Aller Anfang ist schwer - wir haben ein paar Tipps

Es gibt ein paar Dinge, die Sie für einen sicheren Anfang unbedingt beachten sollten. Mit ein paar einfachen Tricks und Möglichkeiten schützen Sie sich selbst und andere vor Verletzungen.

 

1) auf die richtige Höhe kommt es an

Die Slackline sollte auf Kniehöhe gespannt werden. Ist die Line höher gespannt, kann es beim Absteigen Probleme geben und die Belastung für die Kniee ist größer. Außerdem ist die Gefahr der Verletzung bei einem Sturz größer je höher die Slackline angebracht ist. Spannen Sie die Slackline also auf einer für den Anfang sinnvollen Höhe. Die Kniehöhe ist in jedem Fall für alle Altersgruppen ein idealer Maßstab.

 

2) nicht zu lang (für den Anfang)

Am Anfang wackelt die Slackline bei jedem der das balancieren ausprobiert. Um es sich etwas leichter zu machen und das Risiko von einem unkontrollierten Abgang oder sogar Sturz zu verringern, sollte die Slackline für die ersten Versuche nicht zu lang gespannt werden. Eine gute Länge für den Anfang sind 8 Meter (die Standard Einsteiger-Sets sind 15 Meter lang). Wenn man sich ein bisschen an das Wackeln gewohnt hat, kann man die Line dann natürlich auch problemlos länger spannen um das Können auf die Probe zu stellen.

 

3) weg vom Baum

Der Baum hält die Slackline - nicht Sie.
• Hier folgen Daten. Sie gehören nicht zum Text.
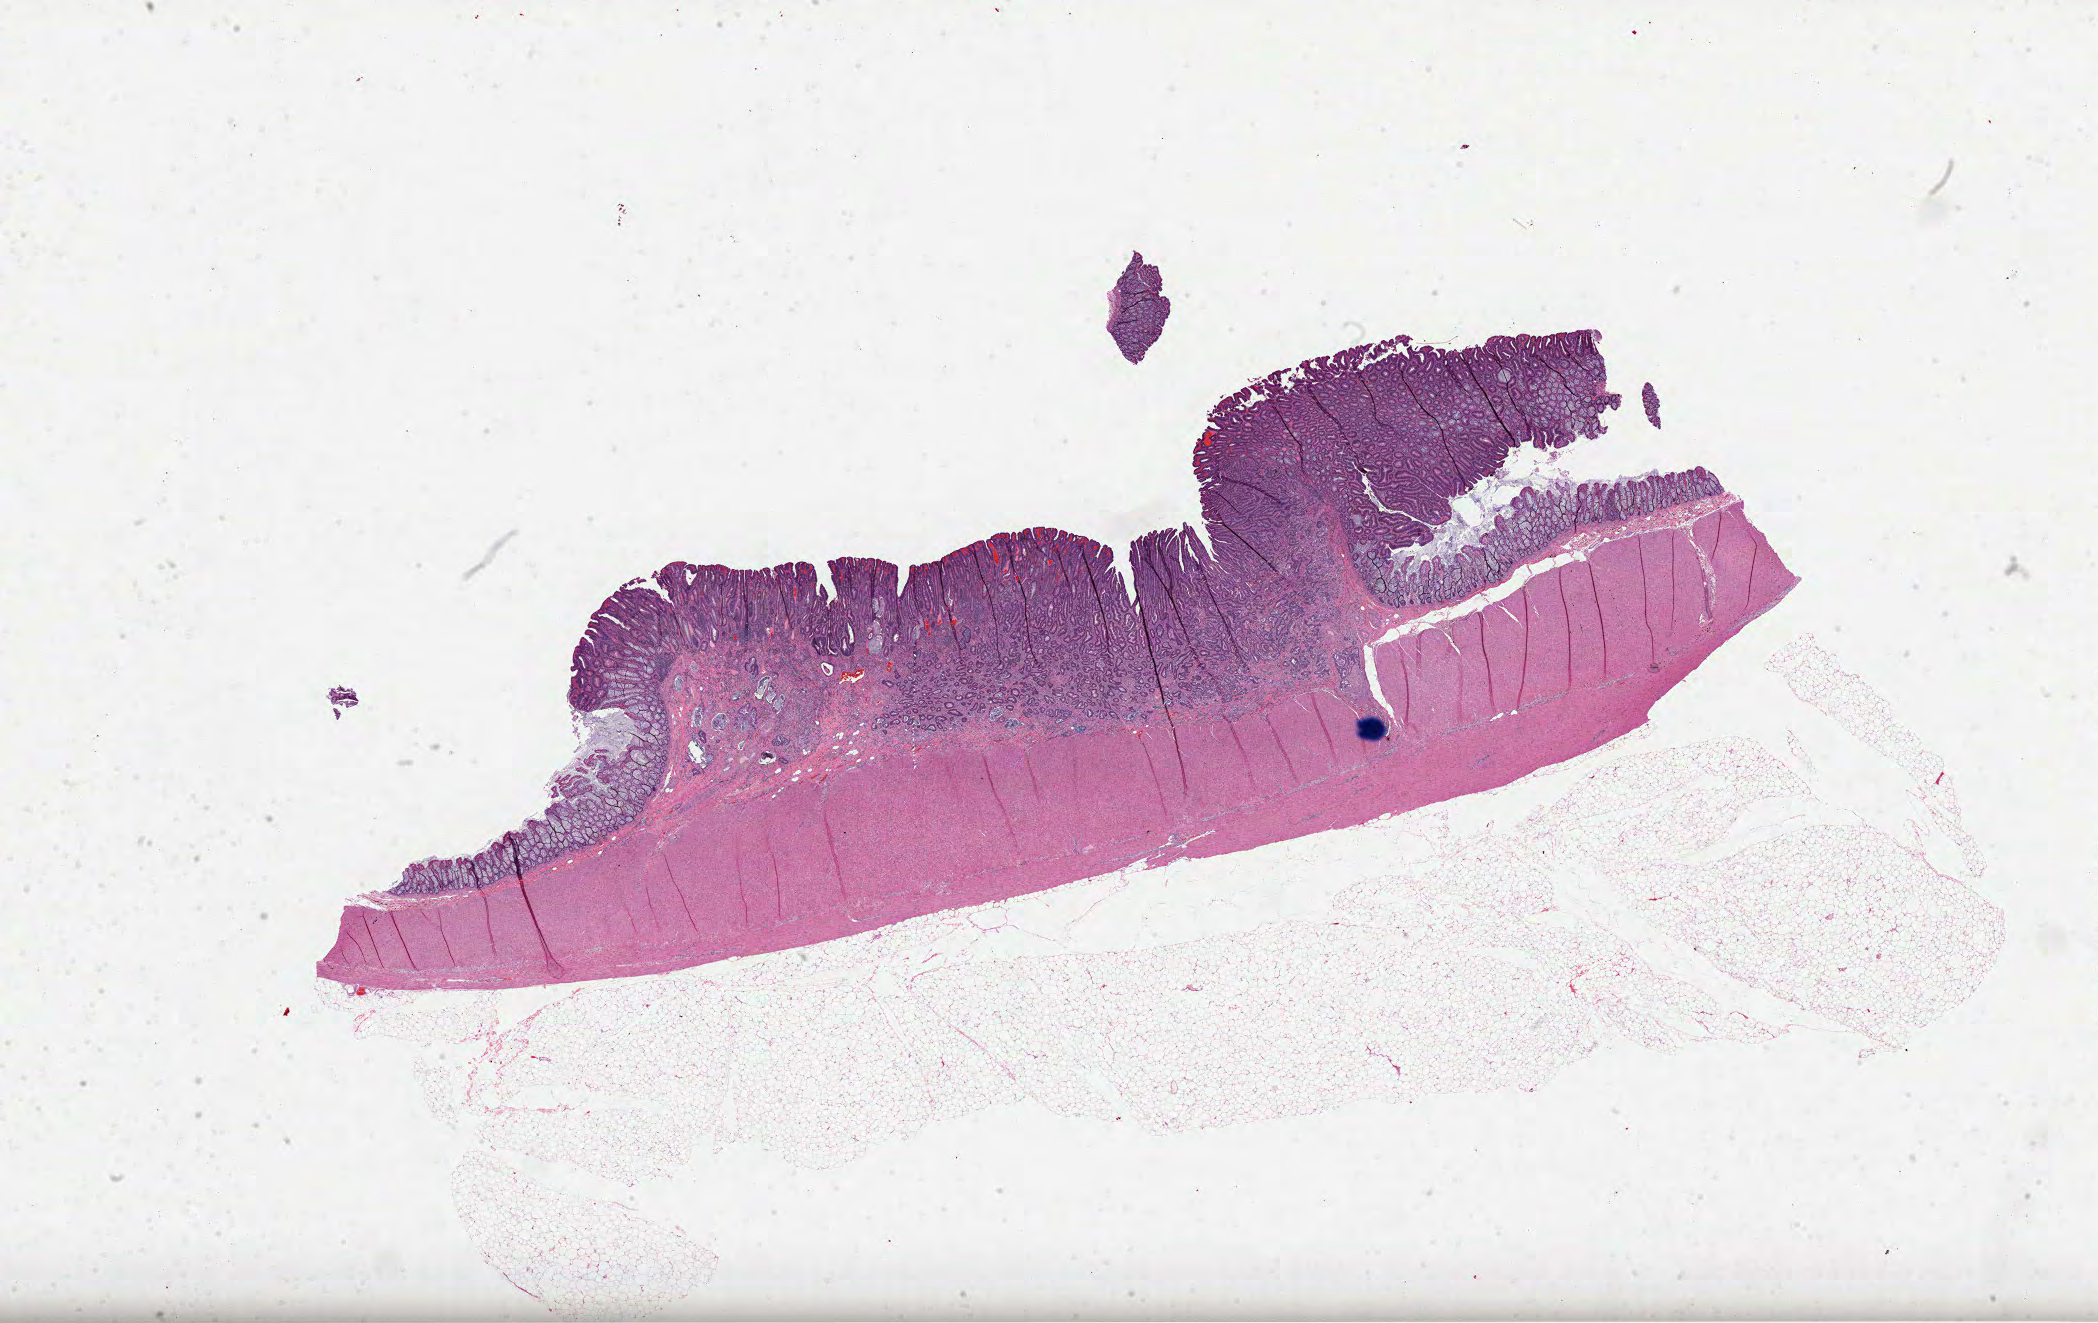
Whole-slide histology image, H&E-stained — shown as a low-resolution overview of the whole scanned area (about 33.8 x 21.3 mm, slide scanned at 40x); formalin-fixed paraffin-embedded (FFPE) diagnostic section; primary tumour sample from the colon. Female patient; age at initial diagnosis 72 years.
Pathologic diagnosis: Adenocarcinoma, NOS (descending colon). TNM: T2 N0 M0. AJCC pathologic stage: I (7th edition).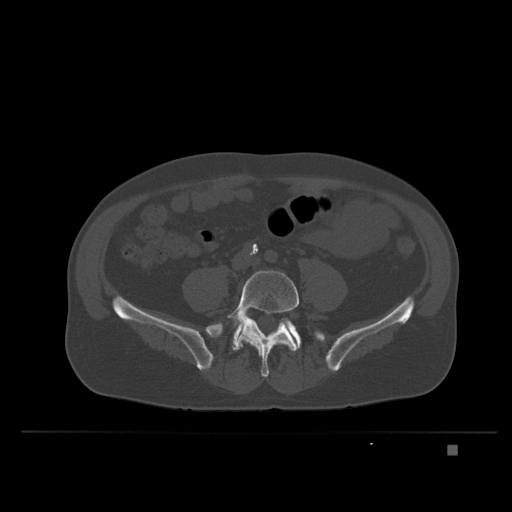
CT including the spine, one axial slice. Slice 56 of 435 in the series (ordered by position). Bone window (W 1800 / L 400 HU). 1.5 mm slice thickness. 512 × 512 image matrix, field of view 434 × 434 mm. Patient: male, 73 years. Case-level facts recorded for this patient, not image findings: primary cancer: skin.
Annotated regions visible in this slice (semi-automatic segmentation, software-assisted and operator-edited):
- L5 vertebra: box from (x=227, y=270) to (x=299, y=378) px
Wenn Sie sich beim Aufsteigen am Baum festhalten, haben Sie automatisch einen verdrehten Körper. Beim balancieren müssen Sie aber gerade sein. In dem Moment wo Sie die Hände vom Baum nehmen, drehen Sie sich aus - und verlieren dadurch schneller das Gleichgewicht. Steigen Sie also lieber einen Meter vom Baum entfernt auf. So ist Ihr Oberkörper gleich gerade und aufgerichtet. Und zusätzlich üben Sie eine der wichtigsten Bewegungen: den Aufgang auf die Slackline. Wenn Sie damit Probleme haben: Lassen Sie sich helfen. Lieber ein paar mal länger eine helfende Hand also einen ungewollten Sturz. Mit der Zeit kriegen Sie so ein Gefühl für den Aufstieg. Versprochen!

 

4) Hände hoch - die richtige Armhaltung

Beim Balancieren sind die Hände nach oben erhoben und sollten möglichst über Schulterhöhe gehalten werden. Als Tipp: Stellen Sie sich vor einen großen Sitzball mit den Händen über dem Kopf zu balancieren. Achten SIe zusätzlich auf einen geraden Rücken und aufrechte Haltung.

 

5) Fußstellung auf der Slackline

Die Füße werden (wie beim normalen Gehen) gerade und voreinander auf der Slackline aufgesetzt. Und das nicht schnell - sondern möglichst sicher. Schnelle Schritte sind meist unkontrolliert und können zu Stürzen und Abrutschen führen. Setzen Sie die Füße also sicher und kontrolliert. Und kommen Sie so gezielt vorwärts.

 

6) Der Blick nach vorn

Der Blick wird beim balancieren nach vorne auf einen starren Punkt gerichtet. Das kann zum Beispiel der Baum sein. Oder aber auch die Schlinge an der die Slackline angebracht ist. Schauen Sie möglichst nicht auf die wackelnde Line. Am Anfang ist das zwar ungewohnt (der Mensch tendiert dazu nach unten zu schauen um einen Platz zum Fuß abstellen zu finden), führt aber längerfristig zu schnellen Erfolgen.

 

Und jetzt?

Wenn Sie diese Tipps anwenden heißt es wohl oder übel: Üben, üben, üben. Fleiß und regelmäßige Wiederholungen machen sich hier bezahlt und belohnen Sie mit schnellen Erfolgen. Das Wackeln der Line nimmt übrigens sehr schnell ab und das balancieren wird Ihnen zunehmend leichter fallen.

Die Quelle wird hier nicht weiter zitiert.